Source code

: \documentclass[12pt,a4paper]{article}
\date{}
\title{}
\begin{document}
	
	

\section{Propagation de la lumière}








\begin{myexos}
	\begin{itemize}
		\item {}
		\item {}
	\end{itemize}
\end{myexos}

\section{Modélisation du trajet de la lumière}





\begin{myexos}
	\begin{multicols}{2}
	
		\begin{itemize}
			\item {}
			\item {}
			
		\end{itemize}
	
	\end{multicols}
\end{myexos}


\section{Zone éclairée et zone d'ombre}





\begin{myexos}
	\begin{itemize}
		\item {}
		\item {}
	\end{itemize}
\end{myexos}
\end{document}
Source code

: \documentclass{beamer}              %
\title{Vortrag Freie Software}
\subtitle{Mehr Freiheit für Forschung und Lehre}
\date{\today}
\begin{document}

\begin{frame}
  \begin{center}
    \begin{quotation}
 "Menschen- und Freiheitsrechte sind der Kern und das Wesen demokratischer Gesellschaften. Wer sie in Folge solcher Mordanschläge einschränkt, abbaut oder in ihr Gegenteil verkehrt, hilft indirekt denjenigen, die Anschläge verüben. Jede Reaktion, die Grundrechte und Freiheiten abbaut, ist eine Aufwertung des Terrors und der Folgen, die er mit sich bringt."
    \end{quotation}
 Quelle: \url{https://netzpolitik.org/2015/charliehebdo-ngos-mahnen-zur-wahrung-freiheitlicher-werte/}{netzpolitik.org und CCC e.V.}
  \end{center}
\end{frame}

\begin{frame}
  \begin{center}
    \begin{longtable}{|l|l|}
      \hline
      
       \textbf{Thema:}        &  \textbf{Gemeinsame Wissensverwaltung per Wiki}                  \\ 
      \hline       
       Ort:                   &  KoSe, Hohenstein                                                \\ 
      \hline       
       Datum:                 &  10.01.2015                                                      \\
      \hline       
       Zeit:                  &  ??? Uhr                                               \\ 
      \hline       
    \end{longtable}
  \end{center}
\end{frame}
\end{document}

▸ WHAT NEEDS TO BE DONE:
Repeat every record above. Each one must match exactly.

▸ EXPECTED OUTPUT:
Source code

: \documentclass[12pt,a4paper]{article}
\date{}
\title{}
\begin{document}
	
	

\section{Propagation de la lumière}








\begin{myexos}
	\begin{itemize}
		\item {}
		\item {}
	\end{itemize}
\end{myexos}

\section{Modélisation du trajet de la lumière}





\begin{myexos}
	\begin{multicols}{2}
	
		\begin{itemize}
			\item {}
			\item {}
			
		\end{itemize}
	
	\end{multicols}
\end{myexos}


\section{Zone éclairée et zone d'ombre}





\begin{myexos}
	\begin{itemize}
		\item {}
		\item {}
	\end{itemize}
\end{myexos}
\end{document}
Source code

: \documentclass{beamer}              %
\title{Vortrag Freie Software}
\subtitle{Mehr Freiheit für Forschung und Lehre}
\date{\today}
\begin{document}

\begin{frame}
  \begin{center}
    \begin{quotation}
 "Menschen- und Freiheitsrechte sind der Kern und das Wesen demokratischer Gesellschaften. Wer sie in Folge solcher Mordanschläge einschränkt, abbaut oder in ihr Gegenteil verkehrt, hilft indirekt denjenigen, die Anschläge verüben. Jede Reaktion, die Grundrechte und Freiheiten abbaut, ist eine Aufwertung des Terrors und der Folgen, die er mit sich bringt."
    \end{quotation}
 Quelle: \url{https://netzpolitik.org/2015/charliehebdo-ngos-mahnen-zur-wahrung-freiheitlicher-werte/}{netzpolitik.org und CCC e.V.}
  \end{center}
\end{frame}

\begin{frame}
  \begin{center}
    \begin{longtable}{|l|l|}
      \hline
      
       \textbf{Thema:}        &  \textbf{Gemeinsame Wissensverwaltung per Wiki}                  \\ 
      \hline       
       Ort:                   &  KoSe, Hohenstein                                                \\ 
      \hline       
       Datum:                 &  10.01.2015                                                      \\
      \hline       
       Zeit:                  &  ??? Uhr                                               \\ 
      \hline       
    \end{longtable}
  \end{center}
\end{frame}
\end{document}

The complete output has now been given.